─── PODANE WIERSZE ───
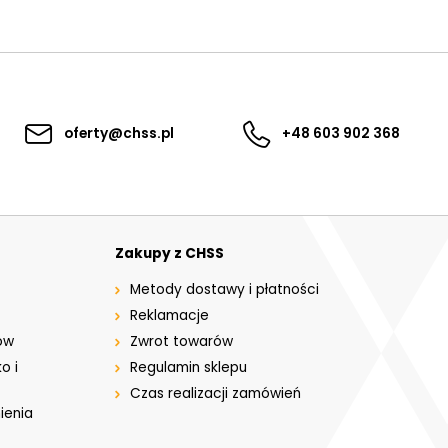
oferty@chss.pl
+48 603 902 368
Zakupy z CHSS
Metody dostawy i płatności
Reklamacje
ów
Zwrot towarów
o i
Regulamin sklepu
Czas realizacji zamówień
ienia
───
ZADANIE ▸ Wypisz wszystkie powyższe wiersze dokładnie w tej samej postaci, ale pomiń obrazy.

WYNIK ▸
oferty@chss.pl
+48 603 902 368
Zakupy z CHSS
Metody dostawy i płatności
Reklamacje
ów
Zwrot towarów
o i
Regulamin sklepu
Czas realizacji zamówień
ienia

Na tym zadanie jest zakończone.